• **WHAT YOU NEED TO DO**: Of the lines below, write out exactly those from the line with "En konsument ingick" through the line with "vara använts eller till och med skadats.", both included, and skip the rest.

= = =

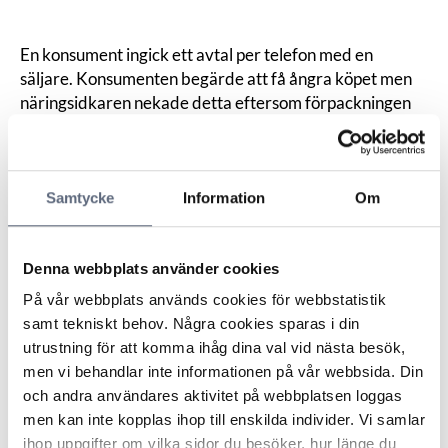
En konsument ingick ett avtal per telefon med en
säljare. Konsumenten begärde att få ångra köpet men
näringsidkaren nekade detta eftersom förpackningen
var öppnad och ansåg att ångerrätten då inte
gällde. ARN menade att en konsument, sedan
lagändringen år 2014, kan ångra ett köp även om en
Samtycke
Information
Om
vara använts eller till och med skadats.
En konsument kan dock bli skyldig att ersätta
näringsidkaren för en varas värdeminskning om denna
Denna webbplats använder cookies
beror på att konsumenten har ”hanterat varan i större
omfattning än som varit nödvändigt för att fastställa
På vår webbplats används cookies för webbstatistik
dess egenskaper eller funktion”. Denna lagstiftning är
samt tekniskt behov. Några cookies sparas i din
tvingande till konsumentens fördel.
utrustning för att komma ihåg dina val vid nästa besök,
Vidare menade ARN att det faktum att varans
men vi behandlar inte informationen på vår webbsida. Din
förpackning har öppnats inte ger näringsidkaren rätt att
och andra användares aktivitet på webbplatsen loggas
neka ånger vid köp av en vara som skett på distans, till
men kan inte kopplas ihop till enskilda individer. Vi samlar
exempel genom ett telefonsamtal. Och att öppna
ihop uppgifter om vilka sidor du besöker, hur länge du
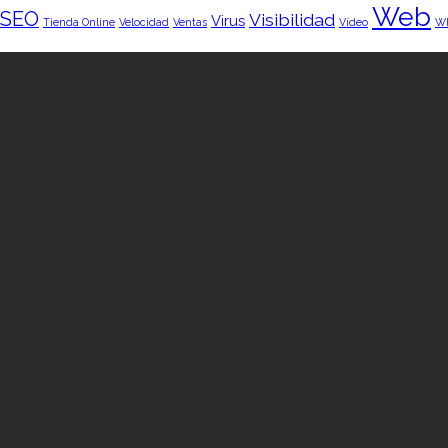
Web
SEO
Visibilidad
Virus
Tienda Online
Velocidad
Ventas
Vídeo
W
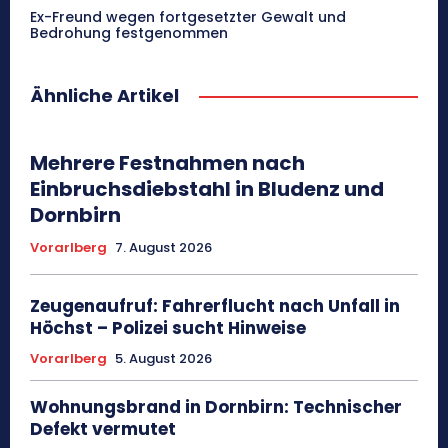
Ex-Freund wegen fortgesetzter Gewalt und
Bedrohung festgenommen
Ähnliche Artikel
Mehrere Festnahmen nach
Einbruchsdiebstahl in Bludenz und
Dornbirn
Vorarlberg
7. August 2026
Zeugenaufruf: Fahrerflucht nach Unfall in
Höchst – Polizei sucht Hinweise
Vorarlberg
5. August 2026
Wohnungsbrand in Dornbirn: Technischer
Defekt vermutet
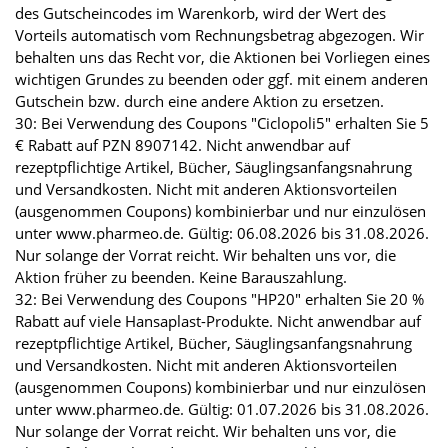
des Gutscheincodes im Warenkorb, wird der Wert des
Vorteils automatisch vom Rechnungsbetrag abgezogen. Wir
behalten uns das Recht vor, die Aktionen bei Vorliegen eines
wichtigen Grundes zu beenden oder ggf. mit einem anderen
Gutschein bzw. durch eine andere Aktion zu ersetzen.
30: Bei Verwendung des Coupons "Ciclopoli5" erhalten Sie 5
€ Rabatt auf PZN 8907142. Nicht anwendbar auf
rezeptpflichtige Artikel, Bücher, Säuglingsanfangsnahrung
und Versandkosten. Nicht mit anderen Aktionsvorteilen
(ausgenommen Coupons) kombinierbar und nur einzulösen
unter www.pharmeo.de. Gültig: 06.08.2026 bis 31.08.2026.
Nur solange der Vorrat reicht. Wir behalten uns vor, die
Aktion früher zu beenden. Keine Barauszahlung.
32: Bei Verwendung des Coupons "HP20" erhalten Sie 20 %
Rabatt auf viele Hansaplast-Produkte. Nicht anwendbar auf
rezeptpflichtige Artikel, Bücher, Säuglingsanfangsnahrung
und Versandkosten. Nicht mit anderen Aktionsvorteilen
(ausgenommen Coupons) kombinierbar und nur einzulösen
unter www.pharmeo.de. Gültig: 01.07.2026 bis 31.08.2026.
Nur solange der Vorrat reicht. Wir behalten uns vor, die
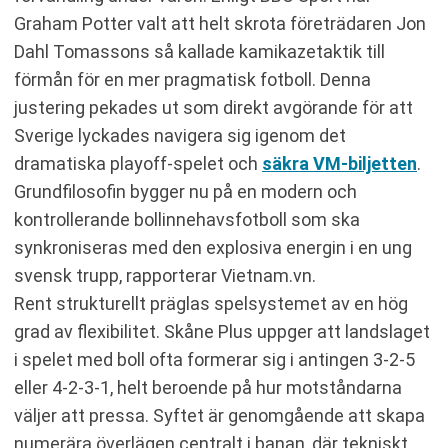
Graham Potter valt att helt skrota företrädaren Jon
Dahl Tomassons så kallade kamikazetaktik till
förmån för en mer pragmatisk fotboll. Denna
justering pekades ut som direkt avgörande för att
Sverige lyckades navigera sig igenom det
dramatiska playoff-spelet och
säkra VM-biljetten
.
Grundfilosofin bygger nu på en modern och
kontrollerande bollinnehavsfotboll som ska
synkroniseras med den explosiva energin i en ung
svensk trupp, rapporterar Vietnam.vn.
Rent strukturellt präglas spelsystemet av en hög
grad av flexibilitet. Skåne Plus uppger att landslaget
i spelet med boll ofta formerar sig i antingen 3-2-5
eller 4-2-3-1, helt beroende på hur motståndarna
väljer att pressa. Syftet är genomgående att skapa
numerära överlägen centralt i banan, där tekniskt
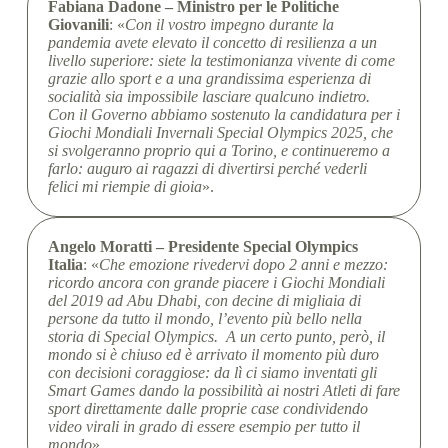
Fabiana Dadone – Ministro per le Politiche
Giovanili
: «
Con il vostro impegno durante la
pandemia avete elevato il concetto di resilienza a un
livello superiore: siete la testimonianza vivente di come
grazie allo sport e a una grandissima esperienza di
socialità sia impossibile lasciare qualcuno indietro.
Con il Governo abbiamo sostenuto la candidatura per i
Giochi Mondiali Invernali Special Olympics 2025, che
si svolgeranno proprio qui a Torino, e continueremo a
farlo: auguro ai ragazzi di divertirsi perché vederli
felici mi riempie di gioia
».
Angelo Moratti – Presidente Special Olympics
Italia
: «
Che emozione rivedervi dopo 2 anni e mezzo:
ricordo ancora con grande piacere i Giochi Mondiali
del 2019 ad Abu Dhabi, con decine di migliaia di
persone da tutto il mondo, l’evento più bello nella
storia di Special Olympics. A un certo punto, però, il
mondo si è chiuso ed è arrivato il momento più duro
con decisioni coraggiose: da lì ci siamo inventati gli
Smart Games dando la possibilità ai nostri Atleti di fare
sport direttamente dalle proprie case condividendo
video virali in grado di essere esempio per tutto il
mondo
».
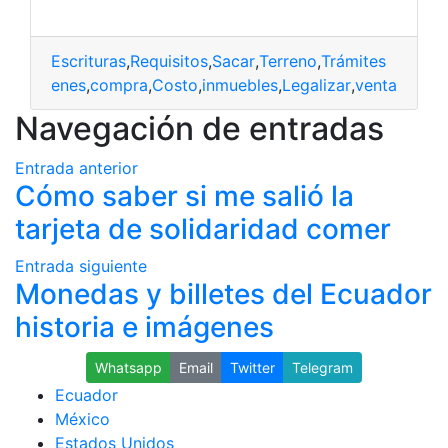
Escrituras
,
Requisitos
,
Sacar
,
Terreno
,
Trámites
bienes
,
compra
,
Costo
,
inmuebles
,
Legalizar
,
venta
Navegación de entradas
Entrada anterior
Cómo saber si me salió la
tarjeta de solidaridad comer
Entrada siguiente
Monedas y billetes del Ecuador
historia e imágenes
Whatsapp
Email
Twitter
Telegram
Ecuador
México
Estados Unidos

= = =

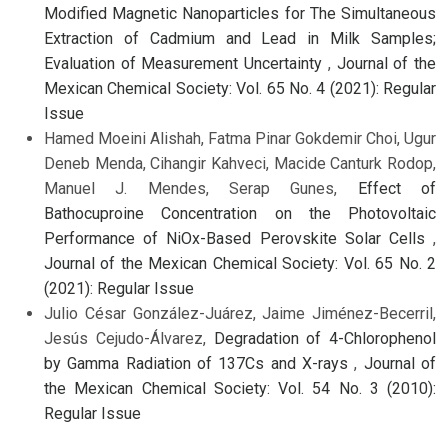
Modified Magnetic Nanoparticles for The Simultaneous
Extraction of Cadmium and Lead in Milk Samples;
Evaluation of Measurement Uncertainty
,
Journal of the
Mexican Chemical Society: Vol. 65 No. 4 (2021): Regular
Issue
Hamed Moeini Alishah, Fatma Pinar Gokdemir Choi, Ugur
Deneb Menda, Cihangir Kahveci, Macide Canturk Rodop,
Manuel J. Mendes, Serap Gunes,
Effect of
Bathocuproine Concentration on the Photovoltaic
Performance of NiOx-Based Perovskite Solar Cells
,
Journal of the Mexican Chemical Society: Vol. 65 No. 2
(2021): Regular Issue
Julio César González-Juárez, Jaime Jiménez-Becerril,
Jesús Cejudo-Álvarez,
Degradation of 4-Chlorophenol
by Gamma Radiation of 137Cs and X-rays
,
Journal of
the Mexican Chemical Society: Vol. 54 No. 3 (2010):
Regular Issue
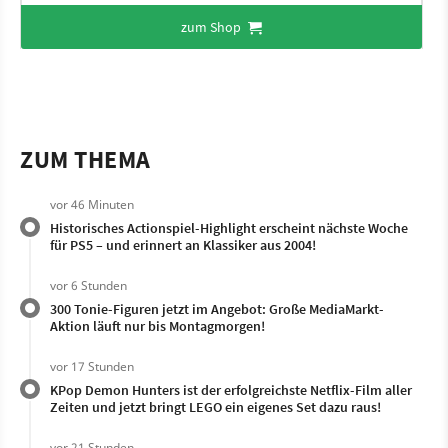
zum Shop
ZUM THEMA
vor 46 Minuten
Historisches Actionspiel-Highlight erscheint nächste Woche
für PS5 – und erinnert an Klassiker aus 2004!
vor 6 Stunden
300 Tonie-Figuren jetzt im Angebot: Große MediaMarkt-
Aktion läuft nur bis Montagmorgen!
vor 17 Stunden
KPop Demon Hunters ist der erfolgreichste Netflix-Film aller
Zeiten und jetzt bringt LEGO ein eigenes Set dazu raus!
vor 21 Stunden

= = =

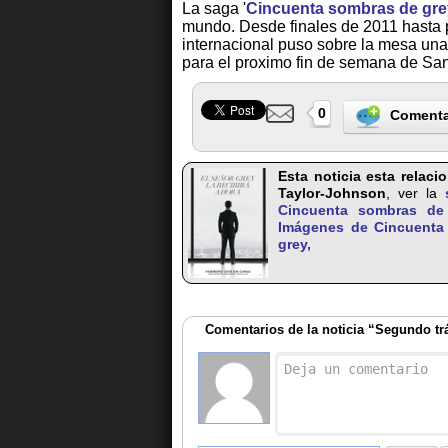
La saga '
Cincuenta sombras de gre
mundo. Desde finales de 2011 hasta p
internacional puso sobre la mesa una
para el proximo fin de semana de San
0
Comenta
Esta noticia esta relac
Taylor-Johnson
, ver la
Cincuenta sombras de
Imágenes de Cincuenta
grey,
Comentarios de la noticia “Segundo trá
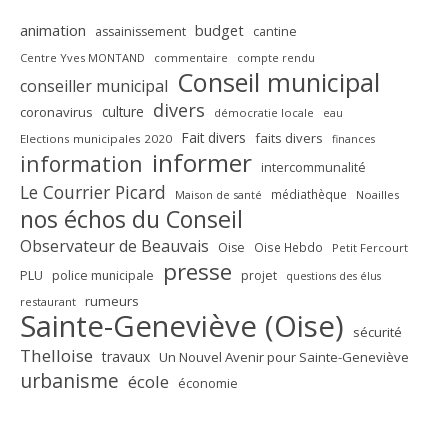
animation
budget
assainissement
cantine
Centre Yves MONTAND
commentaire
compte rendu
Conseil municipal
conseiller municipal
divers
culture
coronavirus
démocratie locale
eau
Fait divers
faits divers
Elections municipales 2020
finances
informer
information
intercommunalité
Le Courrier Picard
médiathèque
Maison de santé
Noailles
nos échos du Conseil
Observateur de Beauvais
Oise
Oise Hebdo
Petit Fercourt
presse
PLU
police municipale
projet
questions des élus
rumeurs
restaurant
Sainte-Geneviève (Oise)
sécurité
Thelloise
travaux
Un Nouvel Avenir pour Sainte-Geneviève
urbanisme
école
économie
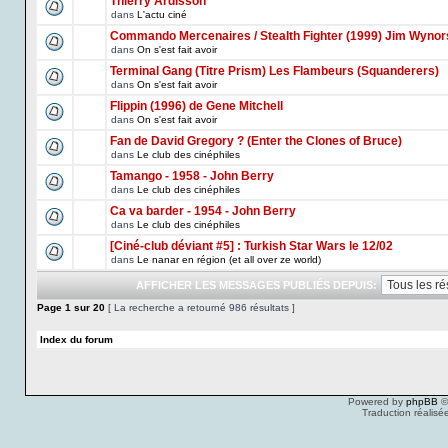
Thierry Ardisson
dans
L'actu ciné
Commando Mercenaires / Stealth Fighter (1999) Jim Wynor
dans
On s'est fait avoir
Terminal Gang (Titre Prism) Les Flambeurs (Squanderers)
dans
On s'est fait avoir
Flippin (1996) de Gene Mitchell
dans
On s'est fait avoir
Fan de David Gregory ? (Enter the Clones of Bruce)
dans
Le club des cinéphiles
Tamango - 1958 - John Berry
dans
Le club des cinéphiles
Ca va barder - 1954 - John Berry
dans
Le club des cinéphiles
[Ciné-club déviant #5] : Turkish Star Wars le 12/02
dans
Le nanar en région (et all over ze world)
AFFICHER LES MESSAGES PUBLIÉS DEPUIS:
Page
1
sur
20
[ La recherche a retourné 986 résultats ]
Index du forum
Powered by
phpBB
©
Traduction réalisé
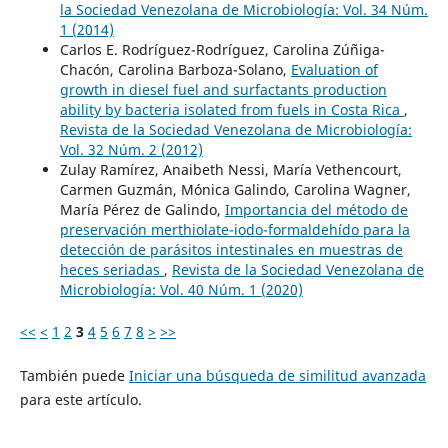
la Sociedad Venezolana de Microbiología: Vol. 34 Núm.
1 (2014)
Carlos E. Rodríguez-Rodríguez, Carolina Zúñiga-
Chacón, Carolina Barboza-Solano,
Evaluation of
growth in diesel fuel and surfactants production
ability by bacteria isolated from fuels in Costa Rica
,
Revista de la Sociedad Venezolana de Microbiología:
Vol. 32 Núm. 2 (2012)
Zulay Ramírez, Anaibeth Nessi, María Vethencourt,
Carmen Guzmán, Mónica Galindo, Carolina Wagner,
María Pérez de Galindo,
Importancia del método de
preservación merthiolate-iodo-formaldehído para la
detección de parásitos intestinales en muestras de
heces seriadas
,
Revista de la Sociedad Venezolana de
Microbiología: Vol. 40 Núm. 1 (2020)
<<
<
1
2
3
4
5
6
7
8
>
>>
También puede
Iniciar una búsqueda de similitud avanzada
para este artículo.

= = =

• **EXPECTED OUTPUT**:
En konsument ingick ett avtal per telefon med en
säljare. Konsumenten begärde att få ångra köpet men
näringsidkaren nekade detta eftersom förpackningen
var öppnad och ansåg att ångerrätten då inte
gällde. ARN menade att en konsument, sedan
lagändringen år 2014, kan ångra ett köp även om en
Samtycke
Information
Om
vara använts eller till och med skadats.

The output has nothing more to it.